Possiamo ancora parlare di testo o forse meglio di immagini testuali? Quanto pesa lo schermo e la sua qualità? Solo alcune delle molte domande che studiosi come Giuseppe Granieri e non solo si pongono. Esistono risposte certe? Difficile anche se la strada sembra essere segnata....

( Un articolo scritto da Giuseppe Granieri, pubblicato su Lastampa.it )

Contro tutte le apparenze, scrive Tom Chatfield su Prospect Magazine, «la digitalizzazione dell'esperienza di lettura è l'aspetto meno importante di questo processo di cambiamento».

Il romanziere e poeta Blake Morrison, racconta Chatfield, gli ha confessato tempo fa di essere preoccupato per il futuro della narrativa e della poesia. E lui stesso ammette che non si tratta di un caso isolato. «Ho passato i mesi scorsi a parlare dl futuro dell'editoria con autori, editori e agenti», dice. «Ed è chiaro che i timori di Morrison sono lontani dall'essere rari. Dopo un po' di false partenze, i libri alla fine stanno diventando digitali».

Nel suo lungo e interessante articolo, intitolato Do writers need paper?, Tom esamina molti degli aspetti meno evidenti della transizione al digitale. «Una volta che le parole di un libro appaiono sullo schermo cessano di essere semplicemente parole di un libro come le abbiamo sempre considerate. Diventano parte di qualcos'altro. Occupano lo stesso spazio di tutti gli altri testi digitali, ma non solo: occupano lo stesso spazio di tutti gli altri media. Musica, film, giornali, blog, videogiochi. É la natura del digitale, tutto vive in parallelo, attraverso lo stesso canale, consumato simultanemente o in una sequenza sconnessa».

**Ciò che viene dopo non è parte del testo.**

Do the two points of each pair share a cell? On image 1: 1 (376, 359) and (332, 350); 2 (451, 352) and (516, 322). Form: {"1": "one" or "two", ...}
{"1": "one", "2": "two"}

Nel suo inventario di pareri (eccellenti, da De Lillo a Lee Child) Chatfield costruisce un buon panorama dei temi da considerare. Che non a caso si chiude con delle domande poste proprio da De Lillo. «Il nostro linguaggio manterrà la stessa profondità e ricchezza che aveva sulla pagina stampata? La bellezza e la variabilità della nostra espressione quanto dipende dal medium che prende in carico le parole? La poesia ha bisogna della carta?». Non possiamo ancora saperlo, dice Chatfield: «De Lillo ha lasciato le domande senza risposta, ma probabilmente scopriremo presto come andranno le cose».

Io, personalmente, tendo a sposare la fiducia di Neil Gaiman («É un'occasione senza precedenti. Sono tempi bellissimi per essere autori giovani»), che tra l'altro è costruita -probabilmente- su un buon utilizzo degli ambienti digitali. Neil Gaiman ha qualcosa tipo un milione e mezzo di followers su Twitter e utilizza le piattaforme più avanzate per fare community con i suoi lettori. E sicuramente una buona alfabetizzazione digitale implica una maggiore conoscenza del contesto e una maggiore comprensione di quanto sta cambiando. E questo riduce molto lo spazio del non conosciuto o non compreso, che è poi lo spazio di cui normalmente si nutrono i timori.

Ma l'argomento più solido, più tranquillizzante, mi sembra quello di Lee Child: «l'arte di raccontare storie è l'arte più antica». Potranno cambiare i modi, i media e i processi, ma avremo sempre bisogno di farci affascinare dalle storie.